* [Task goal]: Quote the listing below in its entirety, omitting every image.
---------- Data extract
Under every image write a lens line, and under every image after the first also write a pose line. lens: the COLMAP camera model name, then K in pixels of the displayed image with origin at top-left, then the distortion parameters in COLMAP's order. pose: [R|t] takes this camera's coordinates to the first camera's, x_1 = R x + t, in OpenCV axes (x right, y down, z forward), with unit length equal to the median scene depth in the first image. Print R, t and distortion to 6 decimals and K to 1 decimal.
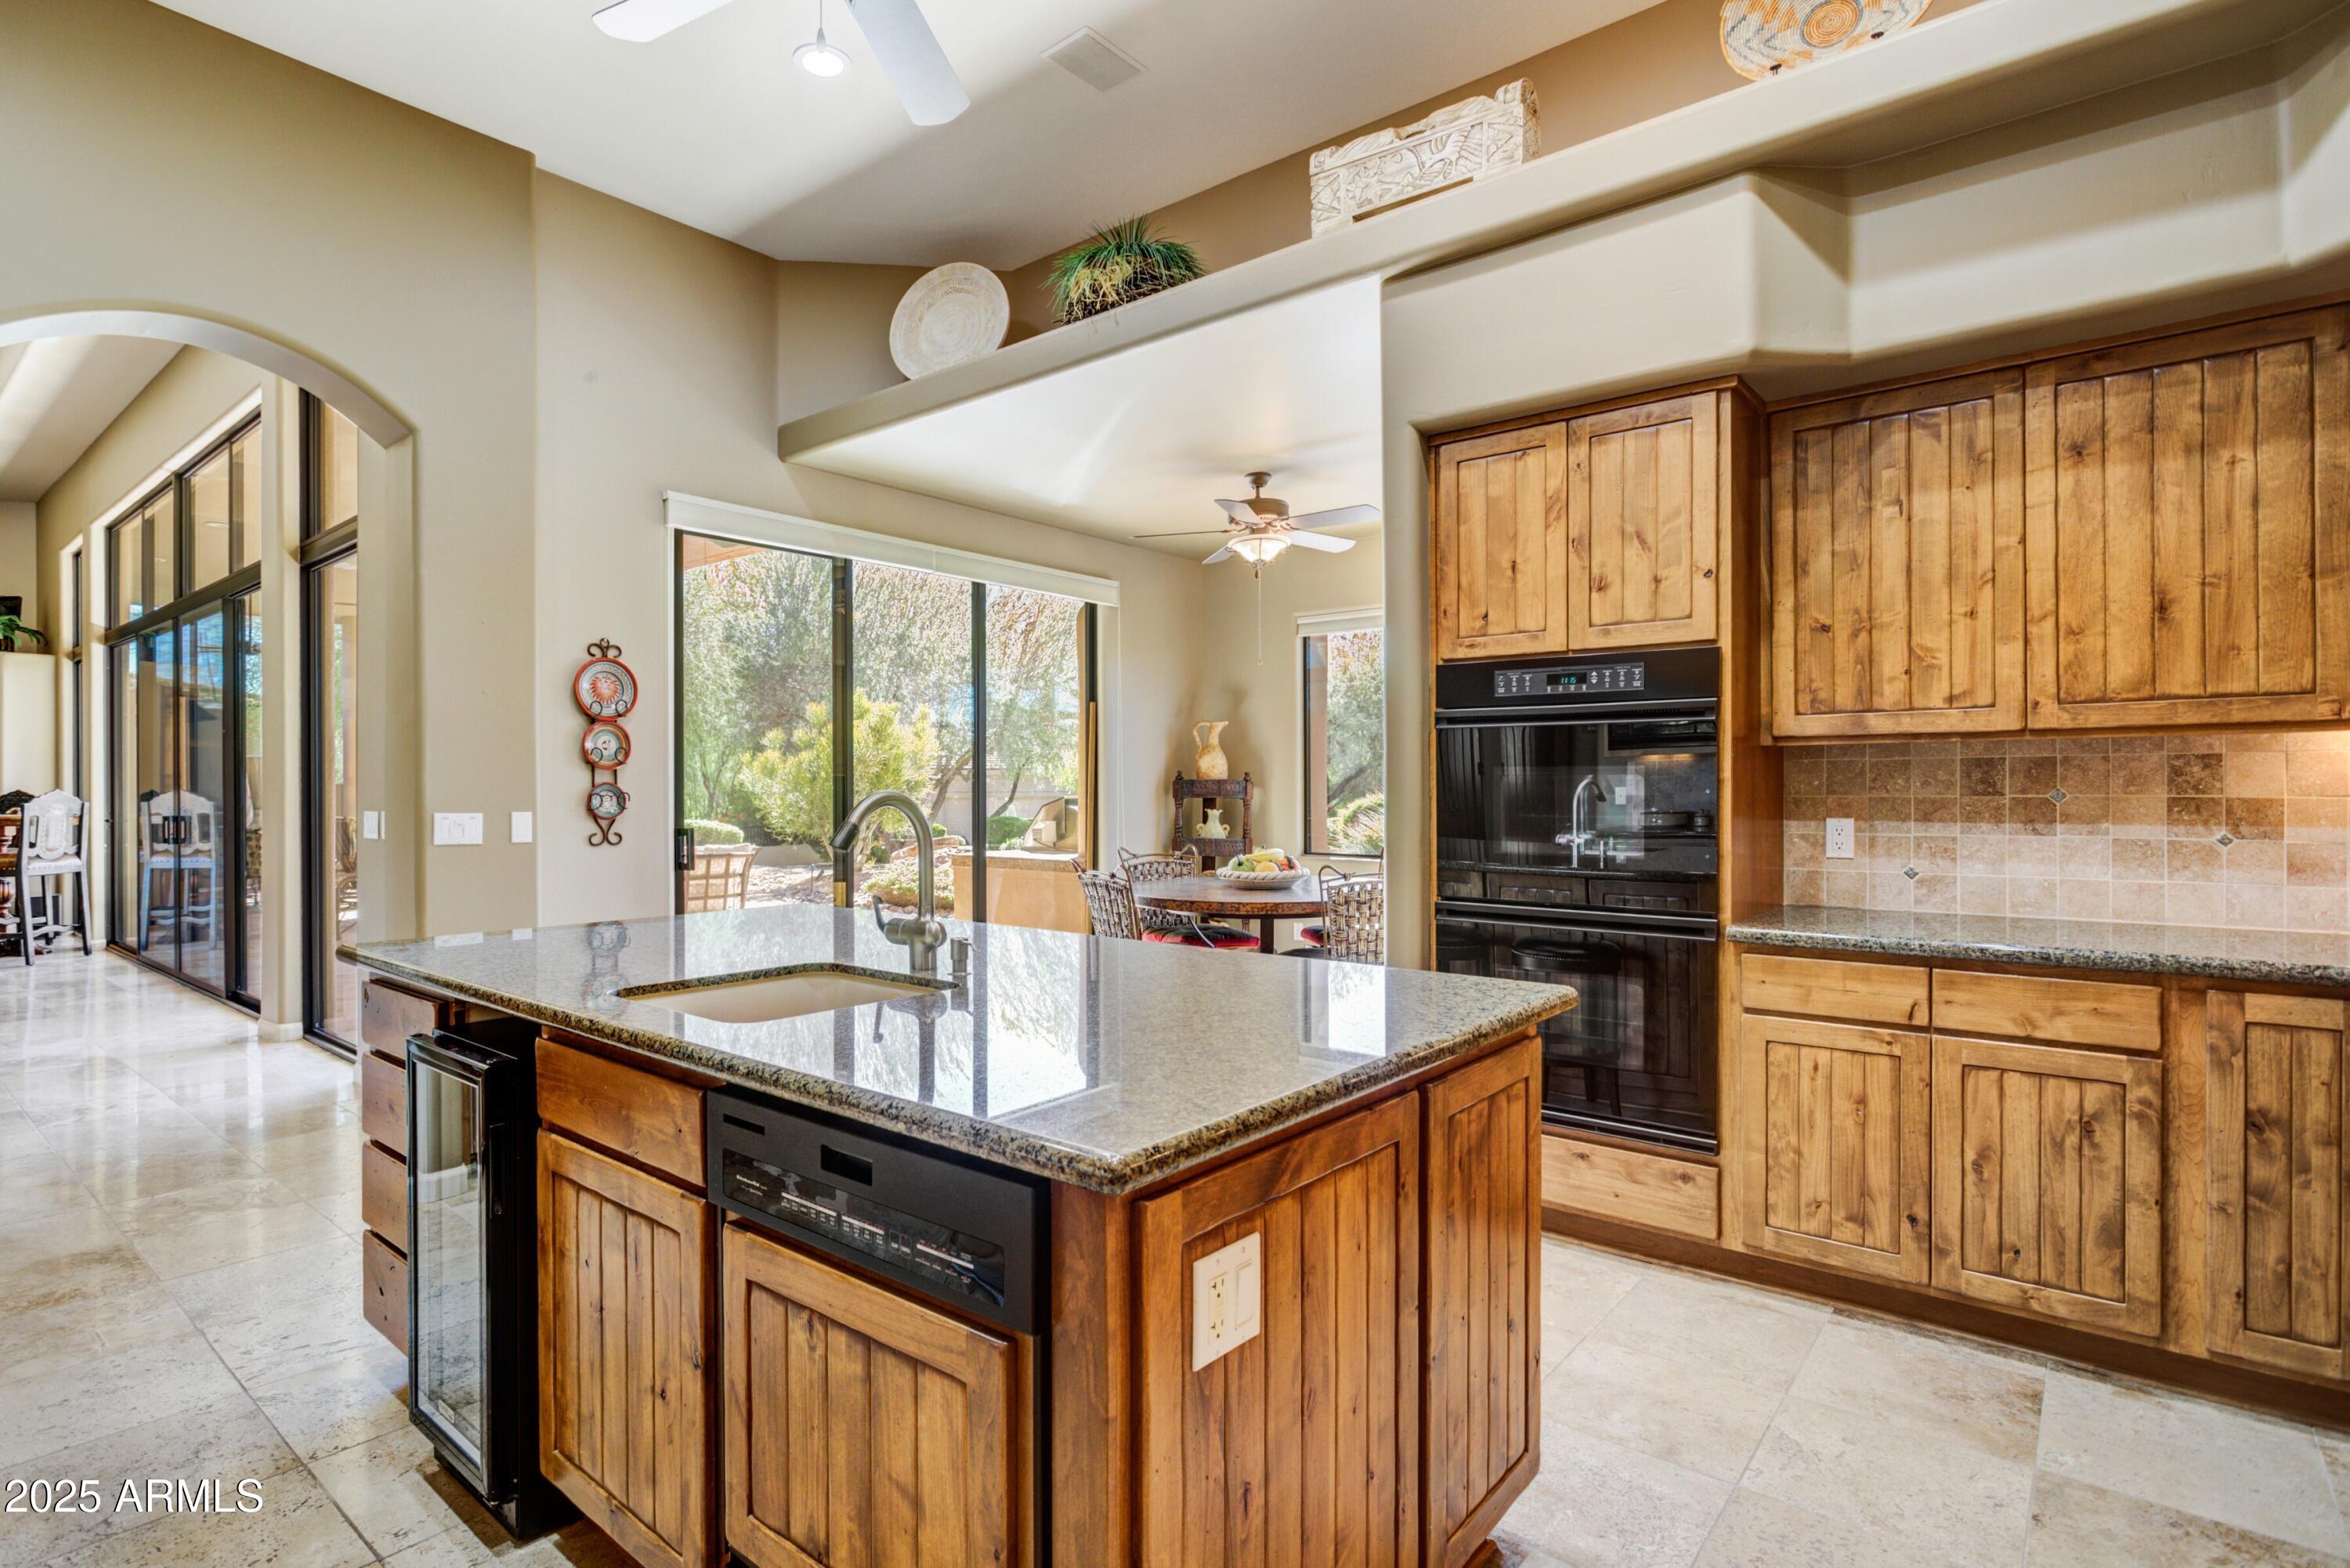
lens RADIAL K [[1163.5, 0, 1153.0], [0, 1163.5, 786.8], [0, 0, 1]] dist [-0.016139, 0.002571]
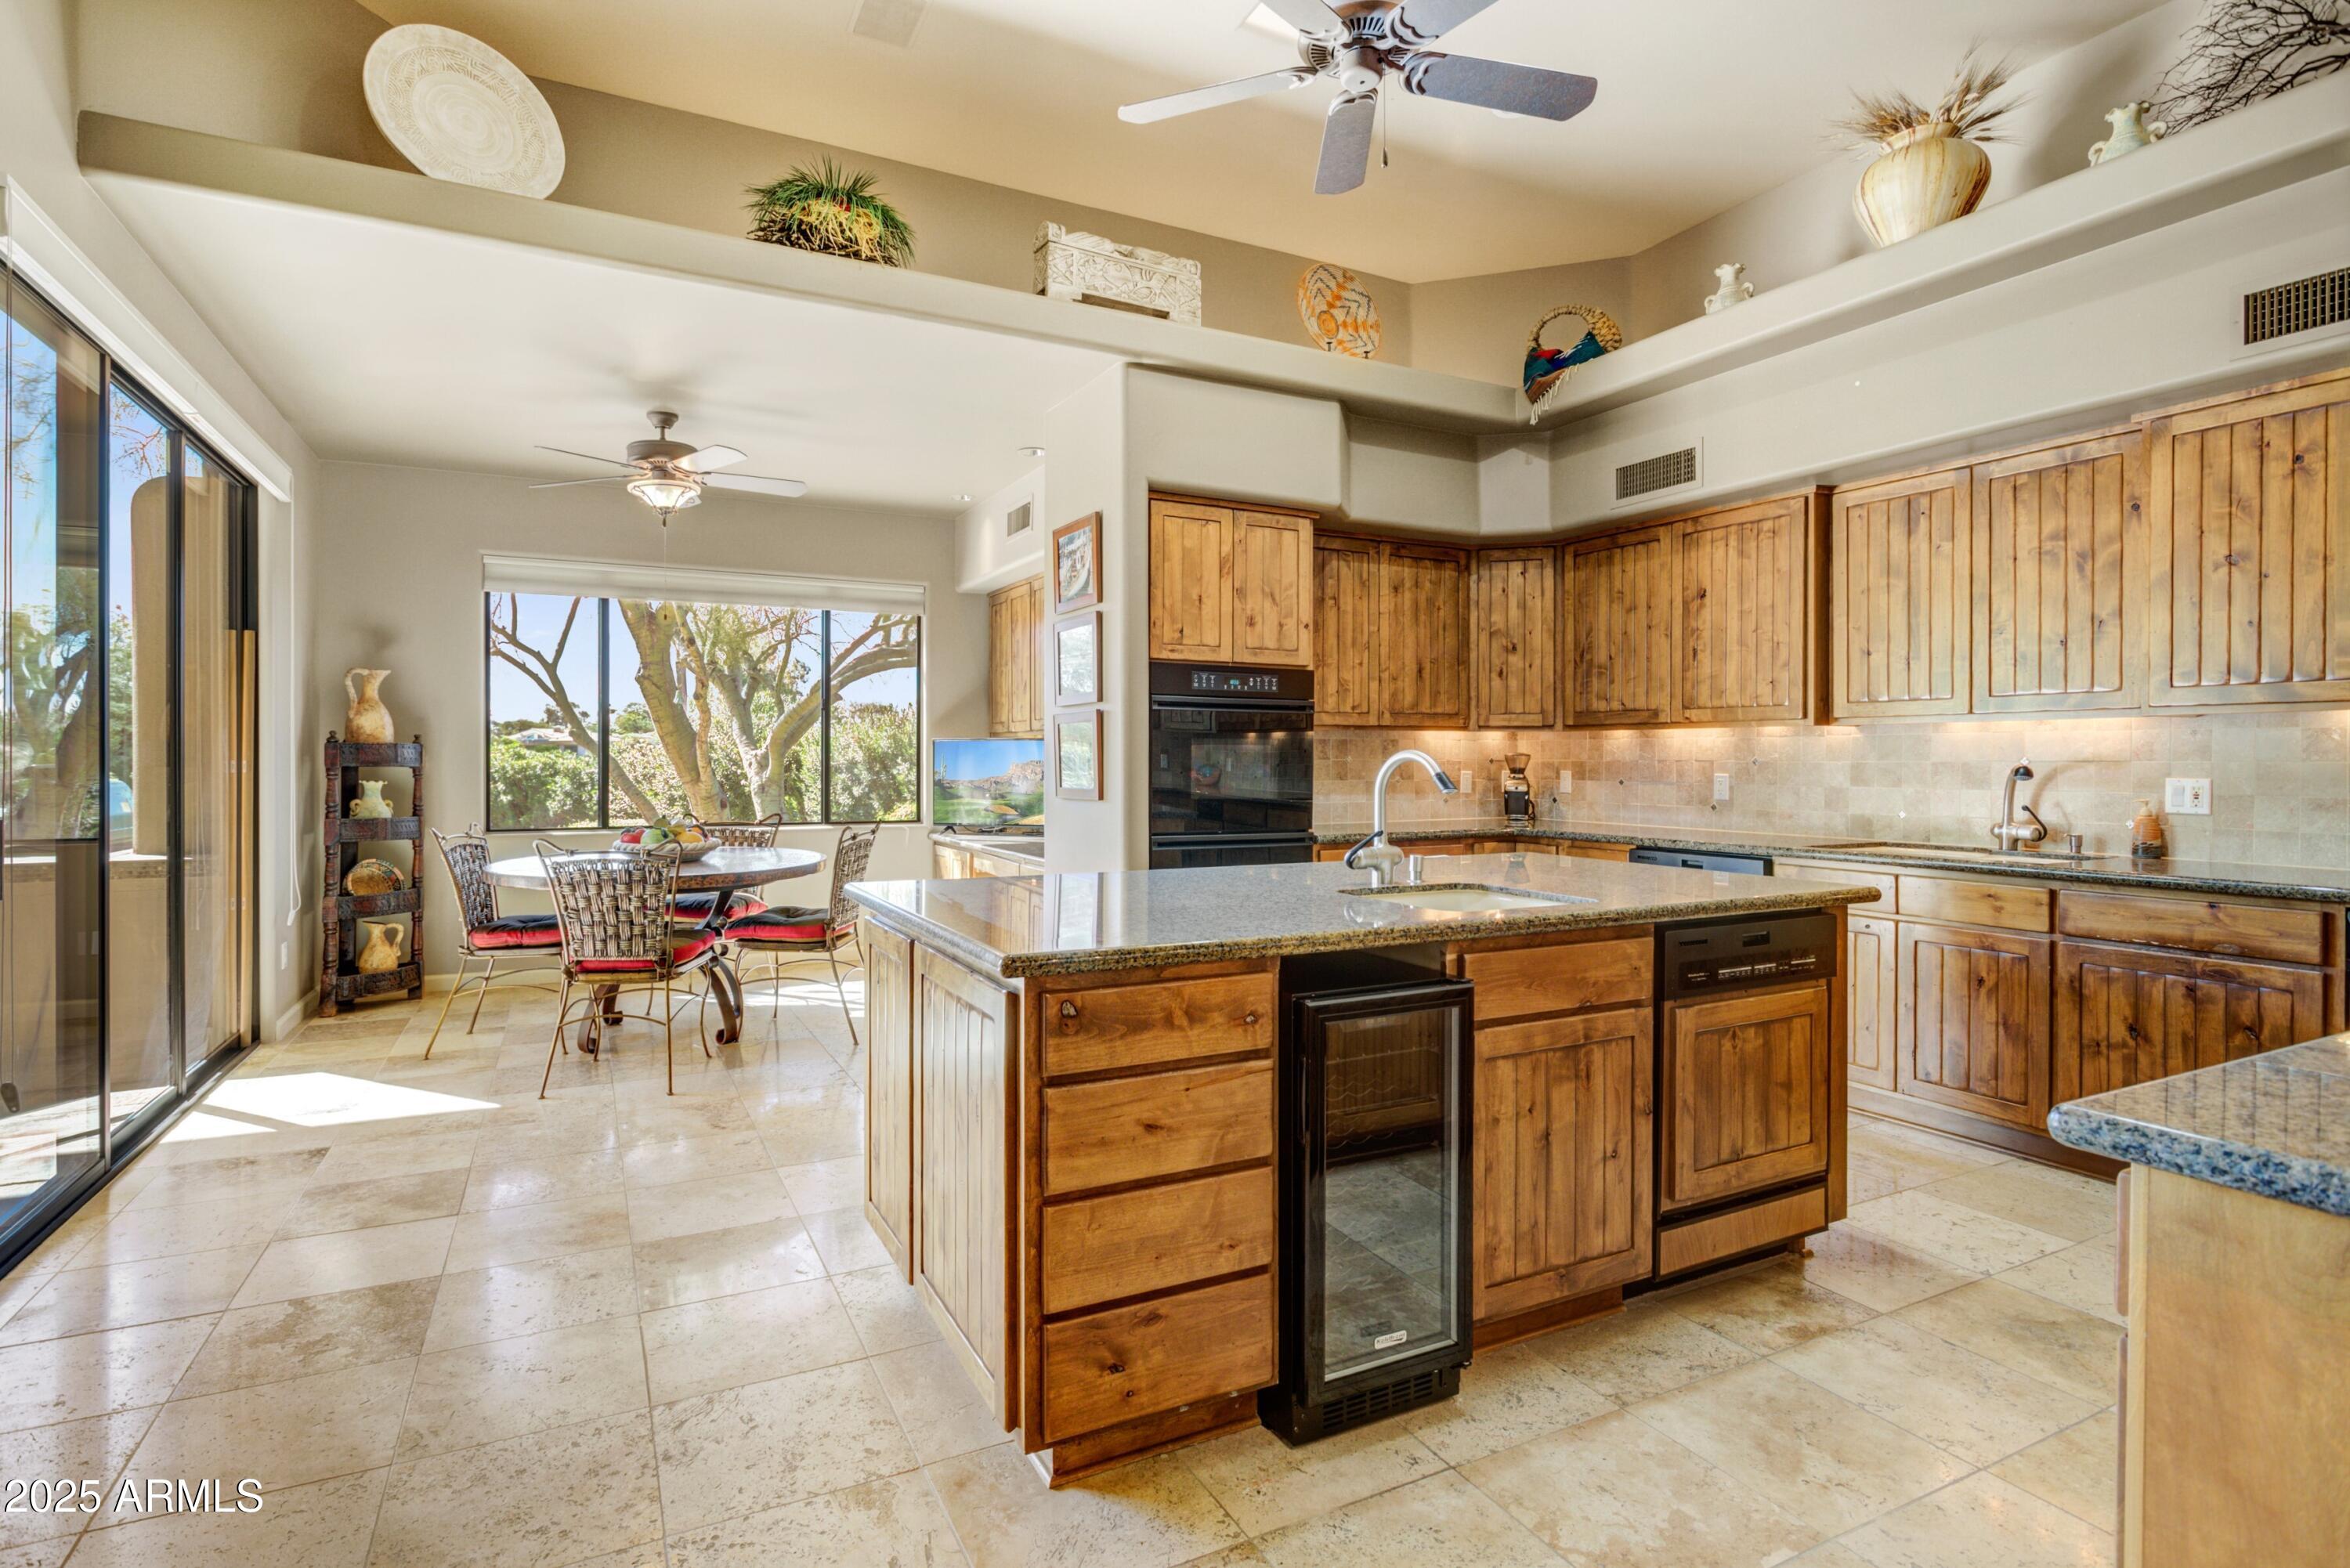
lens RADIAL K [[1163.5, 0, 1167.0], [0, 1163.5, 768.5], [0, 0, 1]] dist [-0.016139, 0.002571]
pose [[0.387901, -0.001121, 0.921701, -1.066626], [-0.002688, 0.999994, 0.002348, 0.017828], [-0.921697, -0.003388, 0.387895, 0.488255]]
--------------------
* [Answer section]:
Under every image write a lens line, and under every image after the first also write a pose line. lens: the COLMAP camera model name, then K in pixels of the displayed image with origin at top-left, then the distortion parameters in COLMAP's order. pose: [R|t] takes this camera's coordinates to the first camera's, x_1 = R x + t, in OpenCV axes (x right, y down, z forward), with unit length equal to the median scene depth in the first image. Print R, t and distortion to 6 decimals and K to 1 decimal.
lens RADIAL K [[1163.5, 0, 1153.0], [0, 1163.5, 786.8], [0, 0, 1]] dist [-0.016139, 0.002571]
lens RADIAL K [[1163.5, 0, 1167.0], [0, 1163.5, 768.5], [0, 0, 1]] dist [-0.016139, 0.002571]
pose [[0.387901, -0.001121, 0.921701, -1.066626], [-0.002688, 0.999994, 0.002348, 0.017828], [-0.921697, -0.003388, 0.387895, 0.488255]]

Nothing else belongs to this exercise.